Being energetic, productive and working smart in the midst of turbulent times and business pressure is a challenge. We consistently deal with interruptions, distractions, competing priorities, ambitious targets, and unforeseen crises no matter where we are. However, there is a way to manage our time well and wisely in order to:
1. Manage our stress level in a positive way
2. Get more done every day
3. Stay energetic and productive in the long run
The following five insights are based on the best-selling book The Power of Full Engagement by Jim Loehr and Tony Schwartz. I met Jim and Tony personally, attended their presentations and workshops, read their book and applied their ideas to my life over the last few years. It has paid dividends.
#1: Learn to Better Manage Your Energy
Many productivity thinkers over the years have focused on the idea of time: there are a limited number of hours in a day. Time, however, goes by, second by second, minute by minute, hour by hour – we can’t really manage it.
What we can manage is the energy we bring to those hours. To be an effective and productive person, it’s important to spend those hours wisely according to our energy level.
If we’re low on energy, it doesn’t matter how much time we have available to accomplish a task – we’ll be so exhausted that we’ll not get the expected performance outcome. On the other hand, when we have a ton of energy, we can get many things done in very little time.
The key to effective time management is effective energy management; establish ways to feel energetic – and highly energized – each day.
#2: Use Available Energy Effectively
Energy is expandable; time is not. We only have so much energy to use each day. However, we can expand our capacity for productive effort. As long as we take care of ourselves and pay attention to how much energy we have, we can accomplish surprising amounts of work.
On a calendar, there’s no visible difference between 8 – 9am and 1-2pm.

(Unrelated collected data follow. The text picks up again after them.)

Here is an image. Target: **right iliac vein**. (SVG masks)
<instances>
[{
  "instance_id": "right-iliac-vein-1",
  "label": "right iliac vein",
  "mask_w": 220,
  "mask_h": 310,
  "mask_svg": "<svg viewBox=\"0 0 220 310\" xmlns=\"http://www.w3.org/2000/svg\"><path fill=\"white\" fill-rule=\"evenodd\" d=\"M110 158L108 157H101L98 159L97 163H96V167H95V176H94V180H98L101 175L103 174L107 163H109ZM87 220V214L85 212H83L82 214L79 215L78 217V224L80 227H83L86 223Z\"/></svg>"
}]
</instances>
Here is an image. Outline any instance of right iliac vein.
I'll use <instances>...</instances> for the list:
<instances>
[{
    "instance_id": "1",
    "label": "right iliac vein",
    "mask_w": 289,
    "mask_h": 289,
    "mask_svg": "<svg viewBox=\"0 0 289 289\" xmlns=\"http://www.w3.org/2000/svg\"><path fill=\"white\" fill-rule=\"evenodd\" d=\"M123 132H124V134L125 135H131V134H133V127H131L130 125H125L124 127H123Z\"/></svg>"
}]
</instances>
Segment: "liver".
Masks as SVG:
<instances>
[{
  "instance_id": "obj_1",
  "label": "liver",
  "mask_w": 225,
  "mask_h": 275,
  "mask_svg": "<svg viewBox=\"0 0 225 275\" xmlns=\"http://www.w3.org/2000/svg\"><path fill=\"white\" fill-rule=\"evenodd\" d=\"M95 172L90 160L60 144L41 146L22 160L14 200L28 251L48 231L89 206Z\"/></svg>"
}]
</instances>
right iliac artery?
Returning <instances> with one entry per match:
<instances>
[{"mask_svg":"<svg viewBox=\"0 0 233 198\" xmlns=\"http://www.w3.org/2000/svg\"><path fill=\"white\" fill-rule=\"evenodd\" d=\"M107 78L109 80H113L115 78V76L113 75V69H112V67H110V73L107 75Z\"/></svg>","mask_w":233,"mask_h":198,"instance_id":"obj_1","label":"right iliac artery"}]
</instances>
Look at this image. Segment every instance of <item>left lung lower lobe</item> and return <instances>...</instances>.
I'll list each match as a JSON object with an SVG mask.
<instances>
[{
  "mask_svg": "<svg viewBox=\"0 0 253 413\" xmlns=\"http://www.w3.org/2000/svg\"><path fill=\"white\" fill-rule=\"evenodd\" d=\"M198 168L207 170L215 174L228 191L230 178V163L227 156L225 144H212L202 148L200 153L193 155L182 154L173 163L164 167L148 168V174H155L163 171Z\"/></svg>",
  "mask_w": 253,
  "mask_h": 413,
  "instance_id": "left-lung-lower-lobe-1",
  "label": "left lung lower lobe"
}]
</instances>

Physically and energetically, there’s a huge difference. Our body operates in energy cycles in which our energy fluctuates up and down. Like the circadian cycle, which is responsible for our waking/sleeping pattern, there are other cycles as well, which naturally oscillates every 90 minutes between high and low energy. Those cycles are normal, so it is useful to pay attention to them. Every hour and a half or so, your body needs a bit of relaxation and rest. Powering through the dip in energy is actually counterproductive – we are not giving our body the rest it needs to operate at peak performance.
#3: Think Like an Athlete!
When working, think like a sprinter – we can cover a lot of ground in a quick burst, but we can’t keep up that pace all day. With a little rest between bursts, however, we can sprint over and over again.

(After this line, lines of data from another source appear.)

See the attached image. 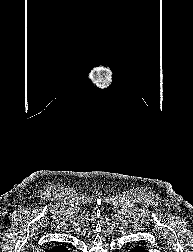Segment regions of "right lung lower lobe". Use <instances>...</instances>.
<instances>
[{
  "mask_svg": "<svg viewBox=\"0 0 193 252\" xmlns=\"http://www.w3.org/2000/svg\"><path fill=\"white\" fill-rule=\"evenodd\" d=\"M48 252H69L66 247L63 246H55L51 248Z\"/></svg>",
  "mask_w": 193,
  "mask_h": 252,
  "instance_id": "obj_1",
  "label": "right lung lower lobe"
}]
</instances>
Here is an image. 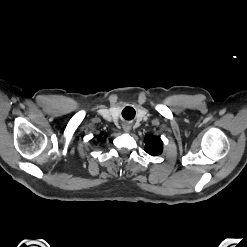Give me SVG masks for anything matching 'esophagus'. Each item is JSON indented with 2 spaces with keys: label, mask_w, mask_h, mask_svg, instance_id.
Wrapping results in <instances>:
<instances>
[{
  "label": "esophagus",
  "mask_w": 247,
  "mask_h": 247,
  "mask_svg": "<svg viewBox=\"0 0 247 247\" xmlns=\"http://www.w3.org/2000/svg\"><path fill=\"white\" fill-rule=\"evenodd\" d=\"M125 132H129L130 131V126L129 125H124L123 127Z\"/></svg>",
  "instance_id": "esophagus-1"
}]
</instances>
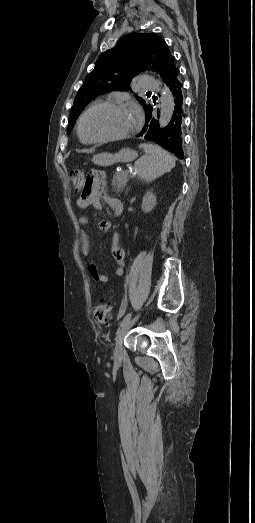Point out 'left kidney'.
Returning <instances> with one entry per match:
<instances>
[{
  "instance_id": "obj_1",
  "label": "left kidney",
  "mask_w": 255,
  "mask_h": 523,
  "mask_svg": "<svg viewBox=\"0 0 255 523\" xmlns=\"http://www.w3.org/2000/svg\"><path fill=\"white\" fill-rule=\"evenodd\" d=\"M156 198L152 192V190H149V192H146L143 200H142V210L143 212H151L153 210L154 206H156Z\"/></svg>"
}]
</instances>
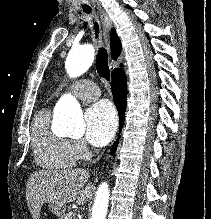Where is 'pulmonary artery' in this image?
Listing matches in <instances>:
<instances>
[{
  "label": "pulmonary artery",
  "instance_id": "pulmonary-artery-1",
  "mask_svg": "<svg viewBox=\"0 0 211 219\" xmlns=\"http://www.w3.org/2000/svg\"><path fill=\"white\" fill-rule=\"evenodd\" d=\"M66 88L73 92L79 99L85 101H92L100 96L99 87L95 83L86 79L73 82Z\"/></svg>",
  "mask_w": 211,
  "mask_h": 219
}]
</instances>
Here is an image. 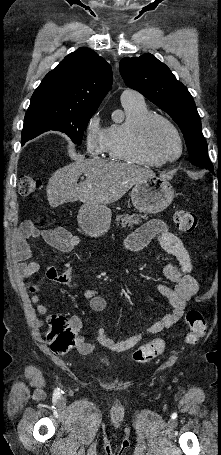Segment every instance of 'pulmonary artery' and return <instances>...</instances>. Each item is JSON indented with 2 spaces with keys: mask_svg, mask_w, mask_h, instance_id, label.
<instances>
[{
  "mask_svg": "<svg viewBox=\"0 0 221 455\" xmlns=\"http://www.w3.org/2000/svg\"><path fill=\"white\" fill-rule=\"evenodd\" d=\"M121 101L143 103L144 98L139 92L130 88H126L121 93Z\"/></svg>",
  "mask_w": 221,
  "mask_h": 455,
  "instance_id": "1",
  "label": "pulmonary artery"
}]
</instances>
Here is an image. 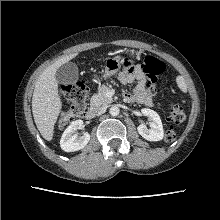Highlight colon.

When we sprint or run fast for hours, we’ll wear ourselves out, and we’ll need a longer period of recovery before we’ll be ready to go again. At the extreme, some people work themselves to the point of exhaustion, at which point their body forces them to recover via injury or illness. We can only push ourselves so much. There are physical limits. Recovery is mandatory, not optional.

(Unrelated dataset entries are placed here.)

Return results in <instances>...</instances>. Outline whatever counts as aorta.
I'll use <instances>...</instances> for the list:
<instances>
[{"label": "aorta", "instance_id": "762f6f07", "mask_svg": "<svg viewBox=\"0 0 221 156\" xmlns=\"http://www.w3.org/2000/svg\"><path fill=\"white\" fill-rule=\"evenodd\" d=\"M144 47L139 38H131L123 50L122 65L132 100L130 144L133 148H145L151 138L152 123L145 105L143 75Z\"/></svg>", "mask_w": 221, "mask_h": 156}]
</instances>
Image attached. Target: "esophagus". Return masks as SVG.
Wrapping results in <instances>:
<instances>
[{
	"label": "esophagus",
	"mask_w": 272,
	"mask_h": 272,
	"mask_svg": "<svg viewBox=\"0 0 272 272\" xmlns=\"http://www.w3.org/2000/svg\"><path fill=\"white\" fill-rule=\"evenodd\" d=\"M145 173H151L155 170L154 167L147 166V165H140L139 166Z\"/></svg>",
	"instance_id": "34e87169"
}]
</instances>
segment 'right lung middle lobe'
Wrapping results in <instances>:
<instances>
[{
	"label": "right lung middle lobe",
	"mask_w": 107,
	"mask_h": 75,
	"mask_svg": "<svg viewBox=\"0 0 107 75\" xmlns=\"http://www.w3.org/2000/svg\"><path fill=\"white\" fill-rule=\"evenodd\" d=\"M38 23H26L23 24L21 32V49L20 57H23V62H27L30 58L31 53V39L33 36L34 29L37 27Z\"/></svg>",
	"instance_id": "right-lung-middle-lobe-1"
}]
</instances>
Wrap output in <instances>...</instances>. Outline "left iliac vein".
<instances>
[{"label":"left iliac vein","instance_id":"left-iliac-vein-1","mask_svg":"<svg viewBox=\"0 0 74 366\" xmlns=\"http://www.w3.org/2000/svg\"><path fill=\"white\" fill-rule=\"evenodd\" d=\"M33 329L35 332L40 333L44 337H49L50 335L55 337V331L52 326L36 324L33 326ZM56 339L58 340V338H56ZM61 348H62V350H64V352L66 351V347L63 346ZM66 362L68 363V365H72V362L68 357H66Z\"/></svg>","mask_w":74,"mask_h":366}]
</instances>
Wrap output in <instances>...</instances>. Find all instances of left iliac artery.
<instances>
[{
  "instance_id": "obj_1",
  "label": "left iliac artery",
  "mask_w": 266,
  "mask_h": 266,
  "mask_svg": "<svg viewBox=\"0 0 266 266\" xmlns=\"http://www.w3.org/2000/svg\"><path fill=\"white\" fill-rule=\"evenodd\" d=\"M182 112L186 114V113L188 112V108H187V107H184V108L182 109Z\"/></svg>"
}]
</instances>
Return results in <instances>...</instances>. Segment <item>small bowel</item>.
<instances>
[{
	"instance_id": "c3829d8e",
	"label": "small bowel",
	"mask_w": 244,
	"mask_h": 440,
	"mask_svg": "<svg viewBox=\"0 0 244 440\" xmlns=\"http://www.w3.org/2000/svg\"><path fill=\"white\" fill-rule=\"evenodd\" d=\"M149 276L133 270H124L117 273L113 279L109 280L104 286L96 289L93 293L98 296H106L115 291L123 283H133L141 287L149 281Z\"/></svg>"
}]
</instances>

Top athletes plan cycles of high performance (training, competition) and relaxation (rest, recover). When an athlete over trains, he runs the risk of reaching a break point, or injury and his performance diminishes.
As “corporate” athletes, we have to think in cycles, too.
#4: Learn Strategic Disengagement
Some people seem to look at human beings like a robot: no breaks during work hours, no lunchtime, no recovery all day every day. That’s a recipe for disaster.
Humans are “energy” beings, and we have physical needs. It’s useful to think of your body as one integrated energetic system, which we use to get things done. If that system breaks or wears down, we won’t accomplish anything.
Just as we regularly fill the gas tank of our vehicle, we have to refill our “energy” tank. We need relaxation, rest, recovery, and rejuvenation. One of the best ways to maintain high level of performance over the year is taking breaks; a concept called strategic disengagement. Based on our individual energy cycles of high performance and relaxation, it is critical to plan and take phases of strategic disengagement to refill the gas tank – before we run out of gas.
#5: Stress Is a Good Thing – If Used Consciously
From a physical and energy standpoint, it is as important to take strategic breaks, as it is critical to exert stress. There is positive stress (eustress) and negative stress (distress) – usually people refer to stress as “distress”. Positive stress is good. If I want to build stronger muscles, putting stress and tension on the muscle will help it grow. Therefore, it is good to plan “stressful” time periods, where we are challenged and forced to push to our capacity. Too often, we do that, but unconsciously until we break down. The critical element is to do it intentionally.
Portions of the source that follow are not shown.